30/11/2017 - 30/11/2017, INALCO
Patrick HERSANT, Que nous enseignent les brouillons de traducteurs ?
Le travail sur les brouillons de traducteurs peut prendre diverses formes, de la plus ponctuelle à la plus systématique ; il autorise une grande diversité d’approches, qu’il s’agisse d’illustrer telle hypothèse suggérée par la comparaison entre l’original et la traduction ou de mettre en lumière une méthode de travail ; il donne à voir, enfin, le processus traductif au moment même où il s’accomplit, et non plus tel qu’il est évoqué (avec plus ou moins d’objectivité et de sincérité) par des traducteurs interrogés après coup.
L’étude des brouillons de traducteurs nous éclaire sur la réalité quotidienne de leur travail, sur son évolution au fil des ans ou d’un texte à l’autre, et sur leur situation dans la cartographie qu’ils dessinent des traducteurs de la première moitié du XXe siècle. Enfin et peut-être surtout, les brouillons de traducteurs nous donnent un précieux aperçu de cette zone linguistique grise qui sépare l’original de sa traduction ; ils constituent et révèlent cette interface d’ordinaire invisible, offrant la mouvante image de ce no man’s langue (J.-R. Ladmiral) où le texte s’élabore en même temps que la langue se métamorphose, à coups de trouvailles, d’approximations provisoires et de retouches perpétuelles.

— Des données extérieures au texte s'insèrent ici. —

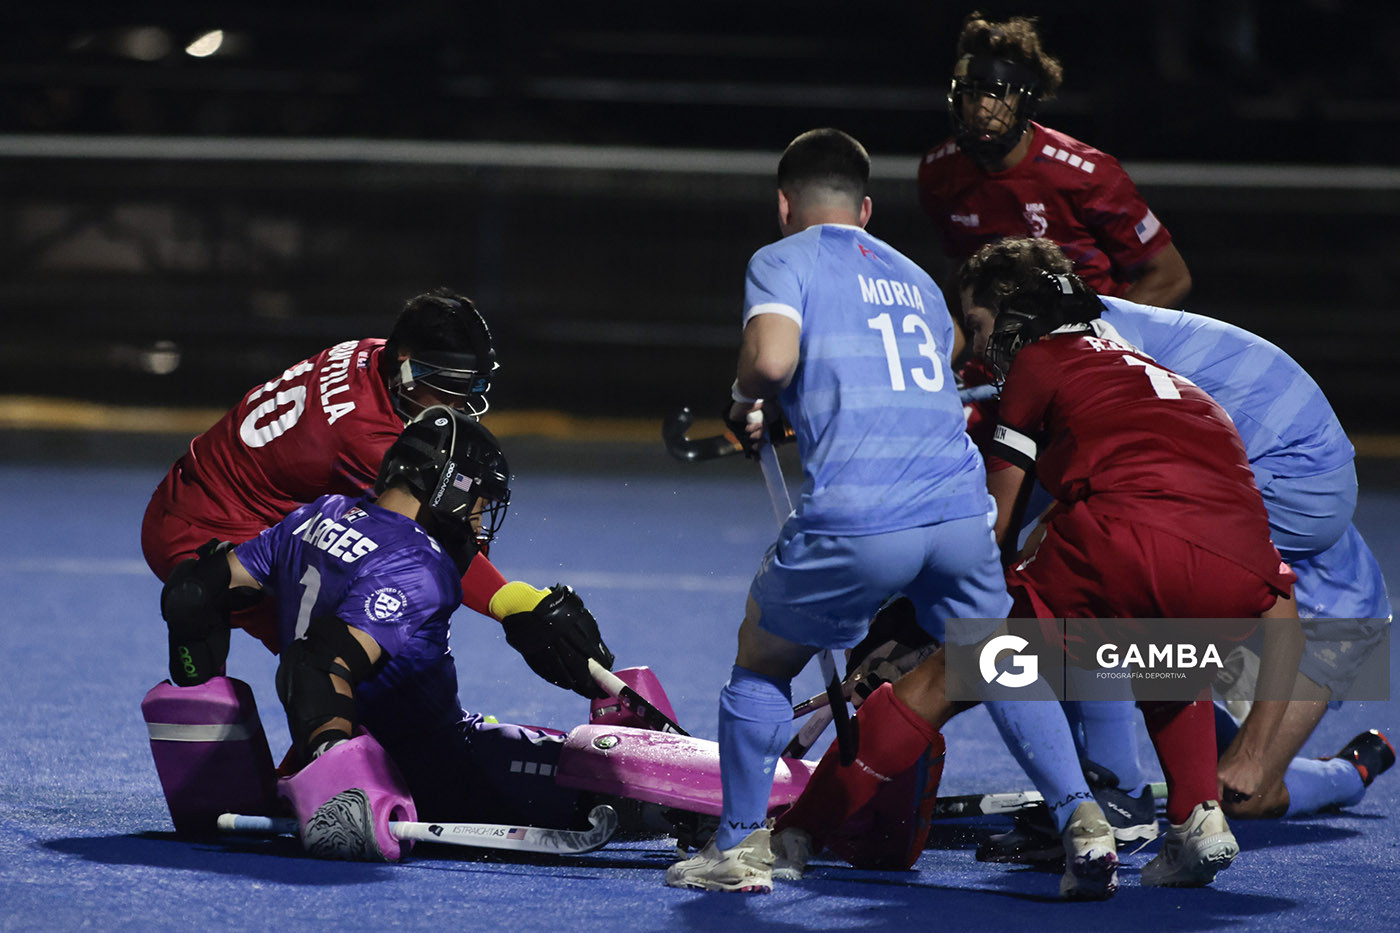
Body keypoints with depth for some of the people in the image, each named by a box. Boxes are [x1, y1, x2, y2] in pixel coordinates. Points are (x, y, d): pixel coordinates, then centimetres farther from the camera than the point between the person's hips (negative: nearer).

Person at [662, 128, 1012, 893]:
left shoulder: (784, 261, 8)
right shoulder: (915, 279, 27)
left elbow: (772, 358, -11)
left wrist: (746, 400, 12)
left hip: (856, 517, -4)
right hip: (961, 507, 4)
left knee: (760, 660, 17)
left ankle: (740, 847, 16)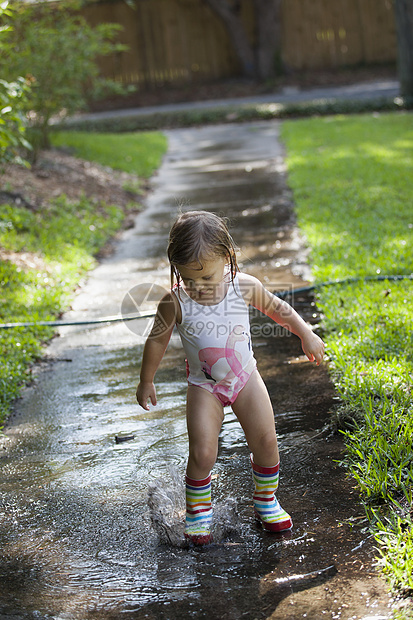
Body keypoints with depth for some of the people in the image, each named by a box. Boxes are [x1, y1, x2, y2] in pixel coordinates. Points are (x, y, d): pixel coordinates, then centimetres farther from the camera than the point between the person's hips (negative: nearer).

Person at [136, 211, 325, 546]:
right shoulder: (175, 302, -22)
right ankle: (198, 512, 15)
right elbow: (157, 341, -6)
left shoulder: (244, 287, -17)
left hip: (245, 377, 2)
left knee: (266, 440, 3)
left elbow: (276, 308, 3)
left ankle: (266, 501, 28)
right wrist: (146, 382, 4)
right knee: (202, 452, -10)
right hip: (204, 386, -2)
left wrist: (307, 335, 9)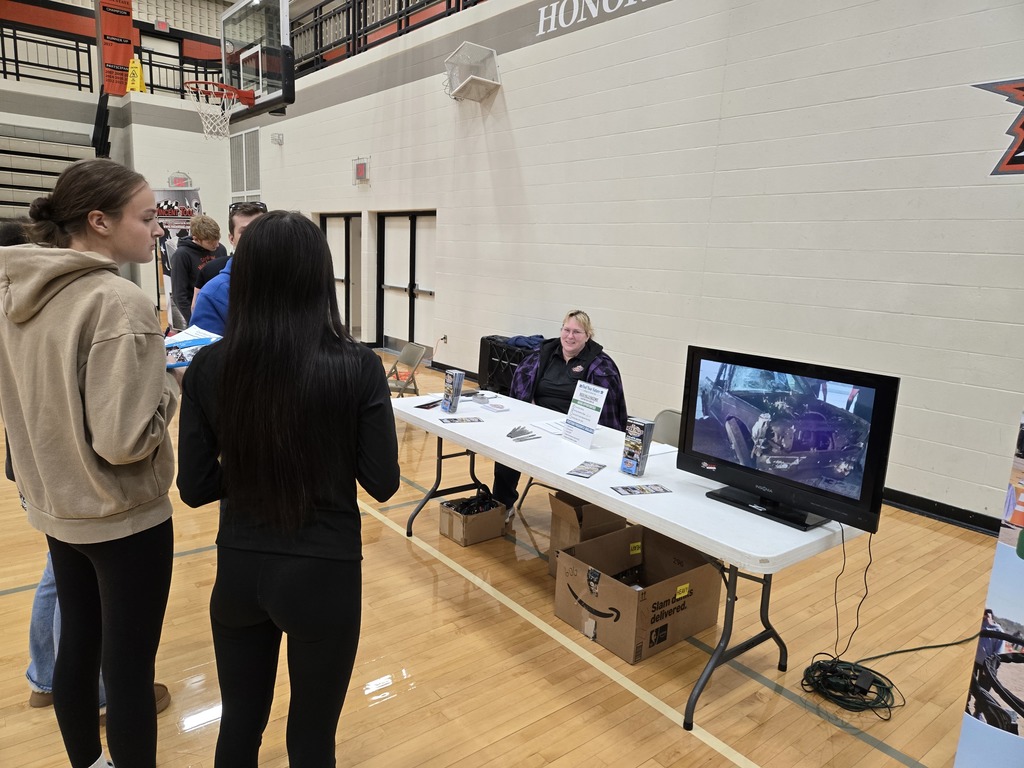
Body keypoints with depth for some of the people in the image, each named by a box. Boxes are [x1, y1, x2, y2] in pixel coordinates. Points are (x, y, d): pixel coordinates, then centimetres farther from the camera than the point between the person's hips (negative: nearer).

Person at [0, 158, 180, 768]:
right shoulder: (118, 301, -23)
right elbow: (123, 439, -26)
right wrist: (169, 385, -11)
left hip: (56, 507, 8)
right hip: (123, 519, -8)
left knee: (78, 645, 23)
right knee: (130, 668, 7)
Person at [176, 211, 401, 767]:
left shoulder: (208, 368, -9)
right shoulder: (357, 368, -18)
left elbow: (195, 487, -3)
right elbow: (382, 483, -10)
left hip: (239, 570, 3)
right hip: (323, 573, -3)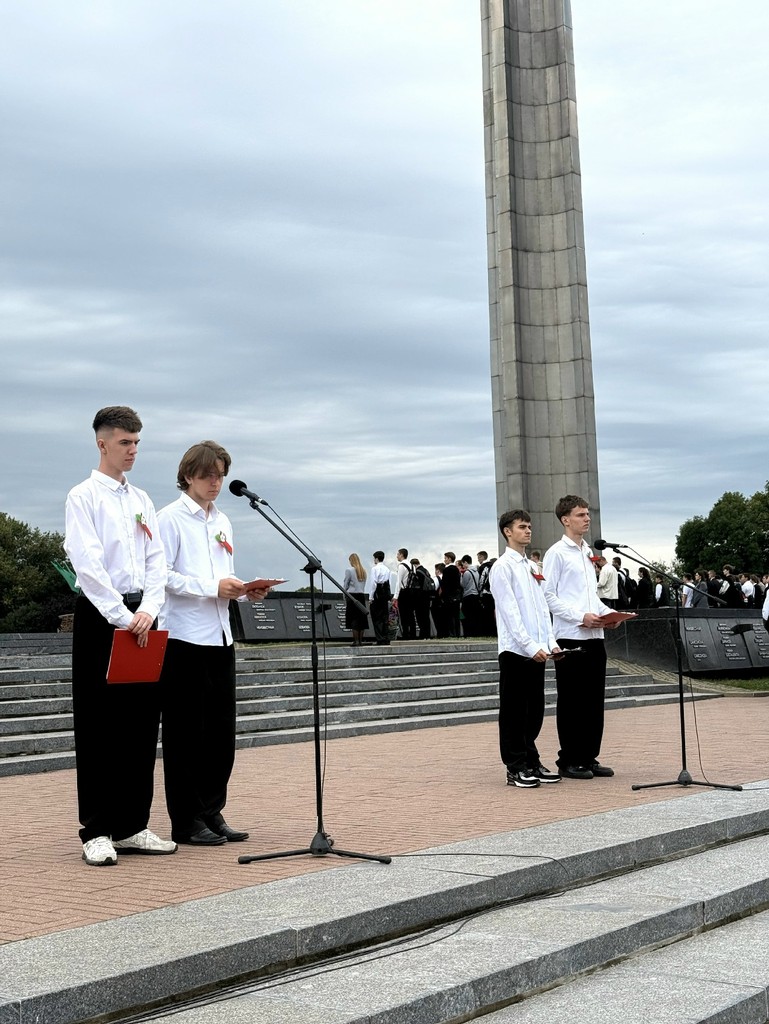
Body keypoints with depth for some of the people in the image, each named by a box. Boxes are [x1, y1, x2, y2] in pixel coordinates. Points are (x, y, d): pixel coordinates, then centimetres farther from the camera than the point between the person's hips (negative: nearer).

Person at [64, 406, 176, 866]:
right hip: (101, 616, -6)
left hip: (139, 617, 6)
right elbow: (88, 564, -13)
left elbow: (157, 560, 10)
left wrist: (147, 611, -6)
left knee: (142, 723, 7)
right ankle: (97, 833, 1)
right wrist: (122, 617, -17)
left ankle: (132, 827, 15)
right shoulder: (84, 497, -3)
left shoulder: (141, 500, 15)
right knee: (101, 727, -4)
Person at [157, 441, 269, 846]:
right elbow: (163, 575, -12)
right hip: (184, 637, -7)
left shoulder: (222, 521, 18)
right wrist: (213, 587, -19)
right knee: (187, 732, -1)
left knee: (222, 729, 9)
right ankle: (187, 822, 6)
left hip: (220, 635, 7)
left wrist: (245, 591, 1)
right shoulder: (171, 518, -4)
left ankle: (212, 813, 18)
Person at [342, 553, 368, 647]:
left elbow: (345, 585, -3)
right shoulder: (363, 571, 10)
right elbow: (364, 585, 12)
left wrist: (345, 597, 9)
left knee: (353, 620, -4)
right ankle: (361, 640, 8)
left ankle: (356, 641, -8)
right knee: (361, 619, 8)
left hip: (352, 595, -5)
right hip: (362, 596, 6)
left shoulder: (349, 570, -6)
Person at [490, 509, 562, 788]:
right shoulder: (503, 567, -7)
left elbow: (542, 608, 17)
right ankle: (516, 768, 4)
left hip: (536, 650, 7)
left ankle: (532, 761, 18)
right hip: (515, 650, -7)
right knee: (514, 711, -1)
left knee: (535, 709, 11)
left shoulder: (533, 567, 17)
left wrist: (550, 641, 6)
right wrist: (530, 646, -18)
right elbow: (510, 612, -13)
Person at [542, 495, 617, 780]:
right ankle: (569, 760, 7)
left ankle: (589, 757, 17)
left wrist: (608, 612, 5)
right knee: (571, 701, -1)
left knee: (594, 700, 9)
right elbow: (549, 596, -10)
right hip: (570, 636, -7)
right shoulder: (557, 553, -5)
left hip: (594, 636, 7)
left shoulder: (588, 553, 18)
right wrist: (581, 617, -18)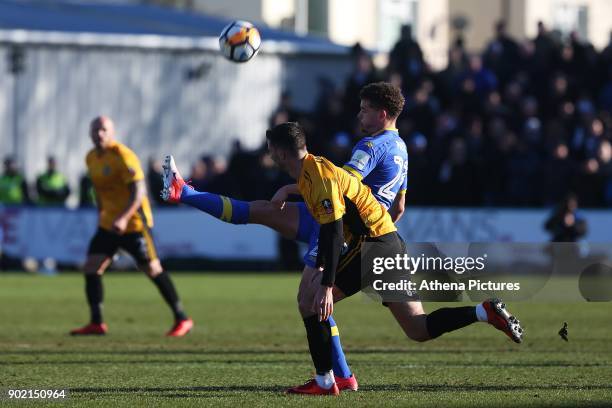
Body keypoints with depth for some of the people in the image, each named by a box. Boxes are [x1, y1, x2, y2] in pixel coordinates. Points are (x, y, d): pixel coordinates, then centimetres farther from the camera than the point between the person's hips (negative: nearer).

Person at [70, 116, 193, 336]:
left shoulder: (123, 156, -17)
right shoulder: (91, 158, 7)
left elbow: (138, 191, -23)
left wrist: (123, 218, -33)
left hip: (134, 222, -7)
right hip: (108, 223, 7)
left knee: (153, 269, -2)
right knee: (91, 267, -4)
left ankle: (182, 319, 7)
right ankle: (96, 323, -1)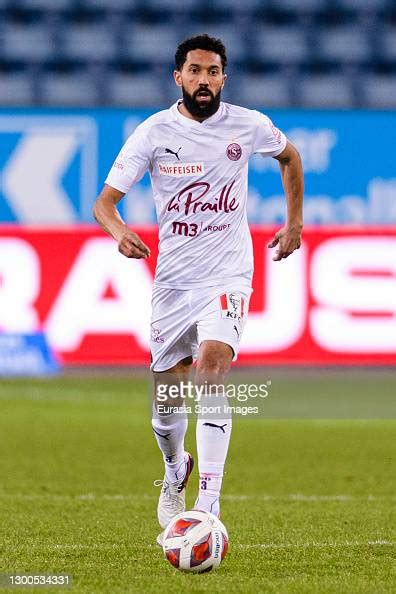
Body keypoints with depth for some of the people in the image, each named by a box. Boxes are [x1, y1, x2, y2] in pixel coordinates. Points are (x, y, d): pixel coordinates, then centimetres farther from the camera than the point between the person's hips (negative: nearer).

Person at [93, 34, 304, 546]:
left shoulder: (248, 126, -3)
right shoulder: (154, 133, -6)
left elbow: (289, 156, 20)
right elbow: (104, 201, -7)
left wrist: (294, 221, 17)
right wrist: (119, 231, -28)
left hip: (228, 276, -1)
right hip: (172, 278, 1)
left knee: (211, 365, -26)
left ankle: (208, 506, -28)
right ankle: (175, 471, 43)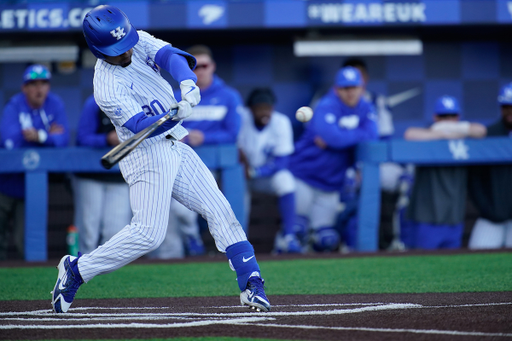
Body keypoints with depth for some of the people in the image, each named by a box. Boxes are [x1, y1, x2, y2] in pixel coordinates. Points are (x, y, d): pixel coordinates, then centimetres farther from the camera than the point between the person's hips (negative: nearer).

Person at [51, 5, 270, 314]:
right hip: (147, 154, -7)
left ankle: (251, 283, 2)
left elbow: (170, 56, -16)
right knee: (148, 233, -15)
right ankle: (77, 269, 0)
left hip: (177, 148, 7)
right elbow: (142, 126, -28)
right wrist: (176, 115, -46)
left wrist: (187, 82, -37)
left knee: (220, 210, 0)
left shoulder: (139, 42, 0)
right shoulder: (107, 88, -20)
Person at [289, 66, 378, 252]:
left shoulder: (366, 109, 3)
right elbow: (331, 136, -30)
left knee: (327, 241, 1)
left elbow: (371, 135, -14)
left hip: (332, 181, 5)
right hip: (305, 173, -5)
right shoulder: (327, 107, -15)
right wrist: (356, 135, -14)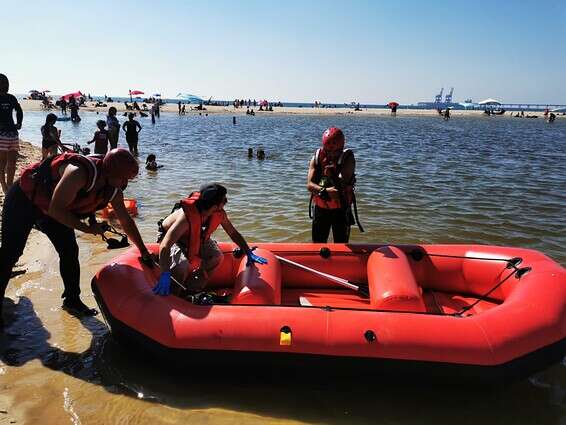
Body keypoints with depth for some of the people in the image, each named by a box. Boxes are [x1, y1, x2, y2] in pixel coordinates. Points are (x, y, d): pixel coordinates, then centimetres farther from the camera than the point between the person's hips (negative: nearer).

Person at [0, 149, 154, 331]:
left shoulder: (113, 190, -13)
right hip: (24, 199, -7)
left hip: (52, 210, 7)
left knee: (70, 251, 4)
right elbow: (55, 209, -36)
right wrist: (86, 228, -28)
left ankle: (72, 300, 18)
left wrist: (144, 251, 6)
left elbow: (126, 221, 0)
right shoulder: (79, 173, -38)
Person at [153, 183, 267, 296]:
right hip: (173, 240, -6)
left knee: (217, 256, -13)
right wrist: (165, 275, -52)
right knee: (182, 266, -32)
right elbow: (164, 247, -46)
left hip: (196, 238, 6)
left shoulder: (219, 214, -22)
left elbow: (234, 233, -4)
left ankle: (193, 290, 6)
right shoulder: (186, 216, -42)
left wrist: (249, 253, -6)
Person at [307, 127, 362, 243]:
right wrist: (325, 190, -29)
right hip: (320, 209, 3)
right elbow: (309, 185, -13)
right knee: (317, 245, 12)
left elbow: (344, 185, -22)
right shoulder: (317, 157, -4)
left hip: (341, 210, -2)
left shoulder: (347, 159, -11)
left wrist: (331, 176, -35)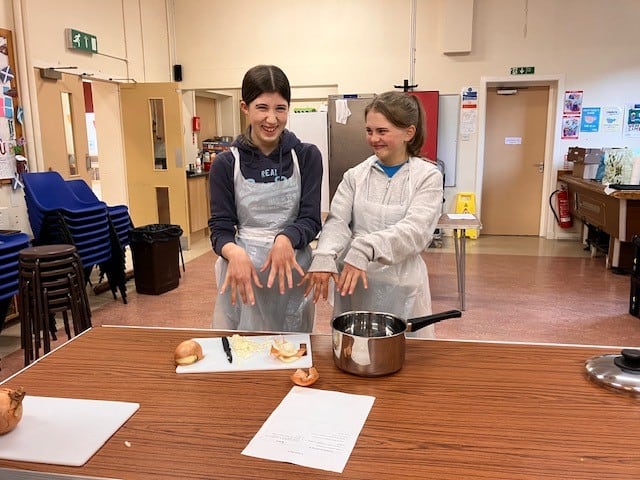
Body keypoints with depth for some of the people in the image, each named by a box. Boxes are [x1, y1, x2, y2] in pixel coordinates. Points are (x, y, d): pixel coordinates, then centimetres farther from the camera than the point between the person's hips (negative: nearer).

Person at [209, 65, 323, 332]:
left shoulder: (307, 157, 0)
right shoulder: (226, 164, 0)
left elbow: (311, 219, -4)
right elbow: (220, 228, -3)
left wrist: (285, 240, -26)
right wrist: (235, 253, -26)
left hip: (292, 270, 1)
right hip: (242, 270, 0)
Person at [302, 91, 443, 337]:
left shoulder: (428, 176, -3)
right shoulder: (356, 175, 5)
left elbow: (416, 230, -16)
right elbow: (337, 221, -6)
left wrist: (366, 248, -30)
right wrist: (324, 257, -26)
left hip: (400, 287, -2)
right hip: (351, 283, 2)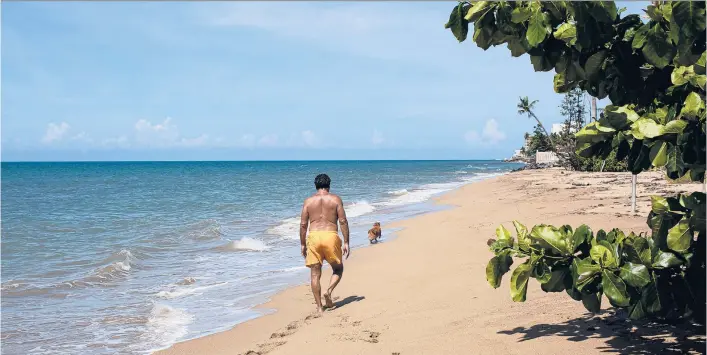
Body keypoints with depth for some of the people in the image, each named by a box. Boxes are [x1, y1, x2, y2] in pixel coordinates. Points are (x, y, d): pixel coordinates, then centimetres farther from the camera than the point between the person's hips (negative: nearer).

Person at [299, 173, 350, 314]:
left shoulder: (308, 201, 9)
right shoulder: (335, 199, 6)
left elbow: (303, 224, 6)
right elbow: (343, 221, -1)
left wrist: (303, 244, 14)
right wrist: (346, 242, 2)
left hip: (313, 236, 1)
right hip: (331, 236, -1)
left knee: (315, 274, 7)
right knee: (338, 268, 18)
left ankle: (319, 307, 6)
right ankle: (329, 291, -7)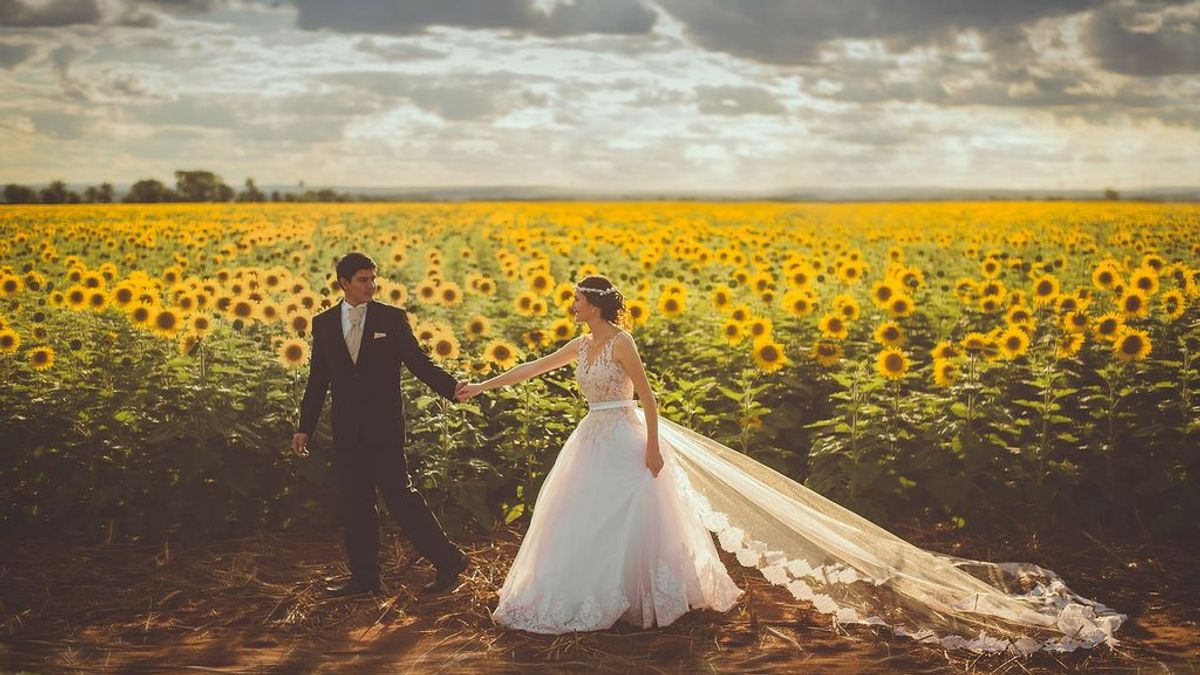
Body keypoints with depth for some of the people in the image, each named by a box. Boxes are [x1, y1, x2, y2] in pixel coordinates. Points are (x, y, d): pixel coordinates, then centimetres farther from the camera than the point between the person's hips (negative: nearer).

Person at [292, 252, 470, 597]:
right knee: (354, 504, 7)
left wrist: (451, 386, -21)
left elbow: (418, 361, -3)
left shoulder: (392, 318, -1)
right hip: (347, 429, 4)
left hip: (384, 426, -4)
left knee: (399, 493, -7)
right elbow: (318, 379, 11)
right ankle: (364, 576, 17)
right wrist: (305, 427, 8)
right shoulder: (324, 323, 8)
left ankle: (448, 560, 4)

Après un aperçu du champ encore peu exploré de la génétique de la traduction, ou genetic translation studies, nous examinerons deux cas singuliers : les brouillons de Maurice-Edgar Coindreau (traducteur de Faulkner, Hemingway, Styron, Steinbeck… — et ceux de Ludmila Savitzky (traductrice de Joyce, Woolf, Prokosch…), afin d’y repérer ce que l’étude comparative classique donne rarement à voir : les éloquentes traces d’une méthode de travail.